Identifying it at last as both a persistent high-A ringing in my left ear
and also a phantom sound that the brain—or maybe mind—makes
in its insistence to be heard like a thread woven through setting
and cloud-cover tapestries of the everyday subtly flashing only as points

of light, platinum or gold (as if from a singular lighthouse on some abandoned
coast, eastern perhaps, important—no, necessary—in its day, giving
both reference to destination and illumination of rocky hazards jutting
up out of the otherwise smooth onyx covering the night sea-skin is,

so that they—the early-morning crowds gathered thick as piranhas at pier’s end
—could get their next installments of Boz’s addictive invented realities
straight from the holds of the tall-masted ships that had trekked like gentle giants
over the whale-road—their white scarves billowing in the breeze of the bay,

at last, as the one high-turning light choreographed the last sweep of their
long arrival and settled them), I sensed it as core or something of core matter,
that, if grasp-able, could inform us, illumine the dangerous darkening bay that
is ours, everyone’s, here: waiting, as for a poem or an apology that may begin,

depend from that x-axis of rotating light or steady high contrapuntal tone.

—David Tipton

Posted by dwaber at 12:46 PM

November 07, 2008

Rejection: A Small Ars Poetica, Sort Of

“Though the manuscript you sent has not found a place with us…
                                                                                                    --The Editors”
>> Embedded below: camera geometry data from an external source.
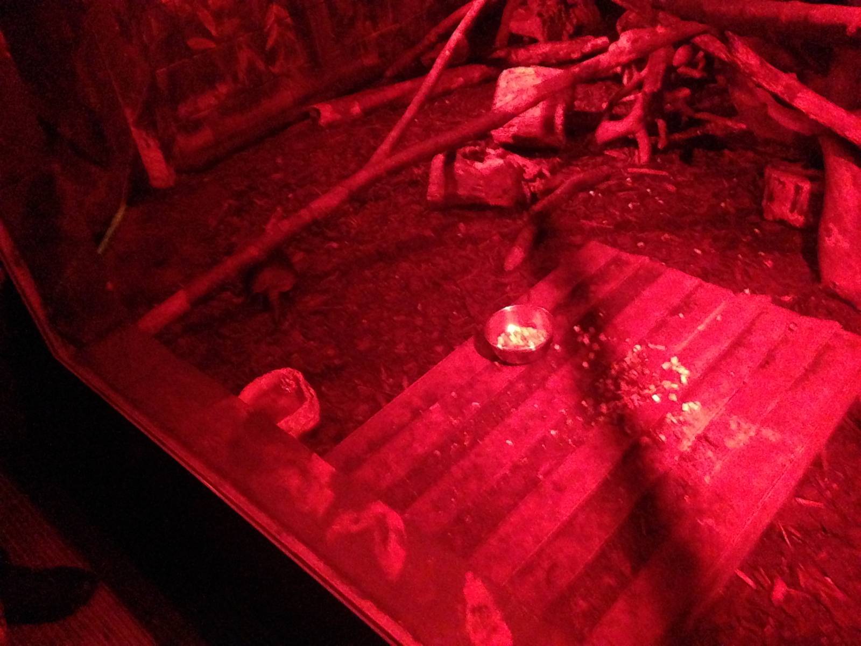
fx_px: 1642
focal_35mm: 66
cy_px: 323
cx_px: 430
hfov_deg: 29.4
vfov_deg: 22.3
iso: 2000
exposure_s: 1/15
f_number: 2.4
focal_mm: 4.12
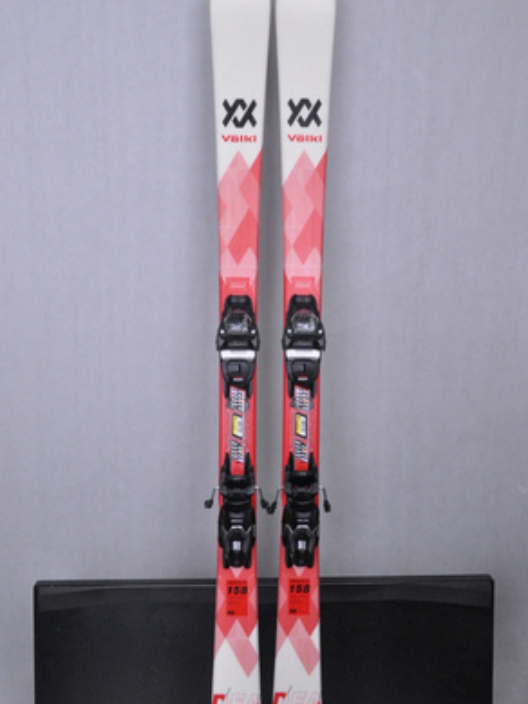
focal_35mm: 40
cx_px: 269
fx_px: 813
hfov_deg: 36.0
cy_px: 367
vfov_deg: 46.8
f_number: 9.5
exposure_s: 1/125
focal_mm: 24
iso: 3200
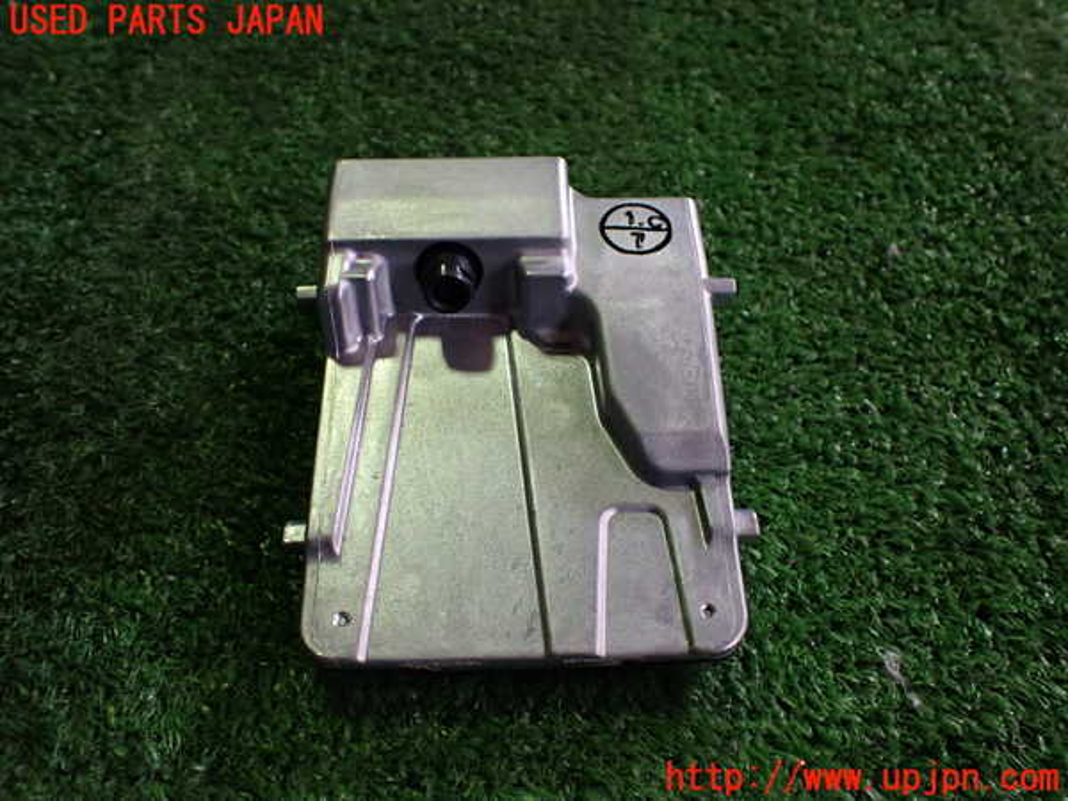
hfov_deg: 60.0
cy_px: 400
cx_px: 534
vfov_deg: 46.8
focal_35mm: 30
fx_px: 926
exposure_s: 1/125
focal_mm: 5.4
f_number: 2.3
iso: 400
Well, here’s another one. And like the others before it (are they folding-out
siblings or mere carbon copies?), it’s dressed in nice finery, with shadowy chain-
lines running throughout—just like the ones in our elegant stationary or in elderly
tomes, so believable.—And how we believed it, believe me, and so rightly feared,

shaking inside our booths before its austerity and the well structured speeches
it always pulled out of its inside vest pocket and read out like a sentence
artfully spooled in a single paragraph working smoothly as plumbing, which
left us so weakened, like those lead dreams of our youth. But we’re so far

past it now, taking it as no more than a commercial thing—like those worn PSAs
that accuse us and warn us—and so address it by leaving chocolate cookies on
the coffee table for whenever it may next arrive: snacks we dispense as glib
tokens. But recently, there’s this interesting spin-off: A maddening drive

to write a history of things as they are—something I do in closed quarters,
pretending the mercury-vapor light is a kerosene lamp whose smoky chimney
sends out a burnt oily smell.—I think that’s why the tight lines keep breaking in
odd places before reaching the right margin, depicting you as a fair damsel

chained by love inside an ogre’s keepsake box; and me a sad crowbar
bent in night light in the effort and hope of actually prying you out.